とはいえ、樽の移動を人間が行うために人手がかかってしまうのがたいへんなようです。
ちなみに、そのほかの方法として、1950から60年代に生まれたラックスタイル(またはラック式)があります。
スチールのレールを装備した高いラックに、8から12段ほどまで樽を積めるというもの。ラックスタイルは建設費が高くなるデメリットがある反面、スペースを効率的に使えます。
大きな貯蔵庫では地上から高くなるために、空気が樽の周りを循環して樽から多くの蒸発が起こりやすくなるんですね。
そこで、入れ替え作業などを行って樽の質の均一化をはかるわけです。
最近ではビームサントリーのバーボン「ベイカーズ7年」のように、高いところに置いたまま熟成させるプレミアムバーボンも出ています。
ベンチャーウイスキーの歴史
秩父蒸溜所社長の肥土伊知郎(あくといちろう)さんはウイスキーファンの多いアメリカで、「気鋭のジャパニーズウイスキーメーカー」として注目を集める日本人。

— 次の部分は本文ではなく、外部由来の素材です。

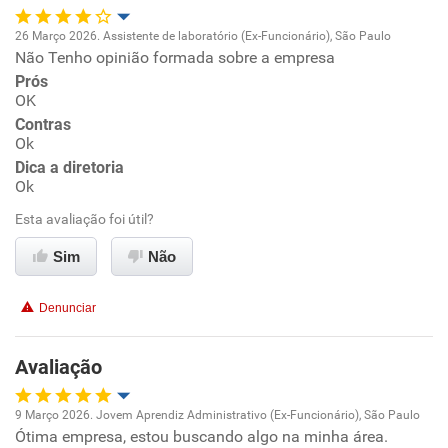
26 Março 2026. Assistente de laboratório (Ex-Funcionário), São Paulo
Não Tenho opinião formada sobre a empresa
Oportunidade de promoção
Prós
OK
Ambiente de trabalho
Contras
Ok
Conciliação com a vida familiar
Dica a diretoria
Ok
Benefícios
Esta avaliação foi útil?
Sim
Não
Recomenda esta empresa
Denunciar
Avaliação
9 Março 2026. Jovem Aprendiz Administrativo (Ex-Funcionário), São Paulo
Ótima empresa, estou buscando algo na minha área.
Oportunidade de promoção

秩父蒸溜所は2008年に蒸溜を開始した個人経営の高級モルト専門蒸留所ですが、ルーツは造り酒屋(肥土社長の実家)の「東亜酒造」です。
東亜酒造「羽生蒸溜所」は埼玉県羽生市にあり、日本の地ウィスキーの先駆けとして「ゴールデンホース」というブランドを誕生させましたが、2000年に民事再生法の適用を受けました。

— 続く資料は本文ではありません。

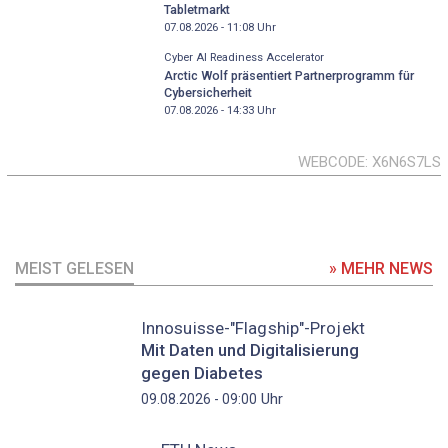
Tabletmarkt
07.08.2026 - 11:08
Uhr
Cyber AI Readiness Accelerator
Arctic Wolf präsentiert Partnerprogramm für
Cybersicherheit
07.08.2026 - 14:33
Uhr
WEBCODE
X6N6S7LS
MEIST GELESEN
» MEHR NEWS
Innosuisse-"Flagship"-Projekt
Mit Daten und Digitalisierung
gegen Diabetes
Uhr
09.08.2026 - 09:00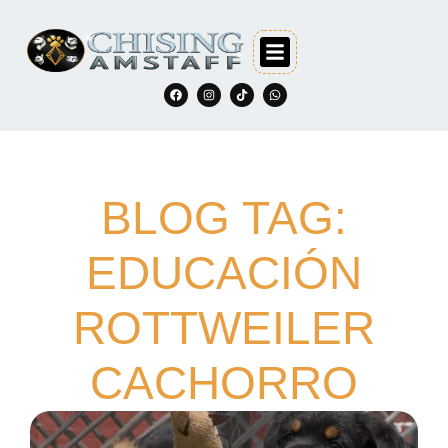
BLOG TAG:
EDUCACIÓN
ROTTWEILER
CACHORRO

肥土社長は「羽生蒸溜所」のウイスキー原酒を引き取り、原酒を福島県の「笹の川酒造」で預かってもらい、2004年秩父市で株式会社ベンチャーウイスキーを設立します。
その後、「笹の川酒造」に通いながら、2005年に「笹の川酒造」にあるウイスキーを最初の「イチローズモルト」として発売します。
翌年の2006年にはこの羽生蒸留所のイチローズモルト「キングオブダイヤモンズ」が、イギリスの世界的な権威あるウイスキー専門誌「ウイスキーマガジン」でプレミアム・ジャパニーズウイスキー部門ゴールドメダル(最高得点)を受賞しました。
2007年からは5年連続で、「ワールドウイスキーアワード(WWA)」のジャパニーズ部門で世界最優秀賞を受賞。
品質の高さが注目され、世界にイチローズモルトの愛好家が増えました。
2008年に蒸溜を開始した秩父蒸溜所は現在でも4~5人ほどのスタッフで運営されています。
自然の状態にこだわるため、ノンチルフィルター(冷却濾過なし)、ノンカラー(無着色)の方針が貫かれている蒸留所です。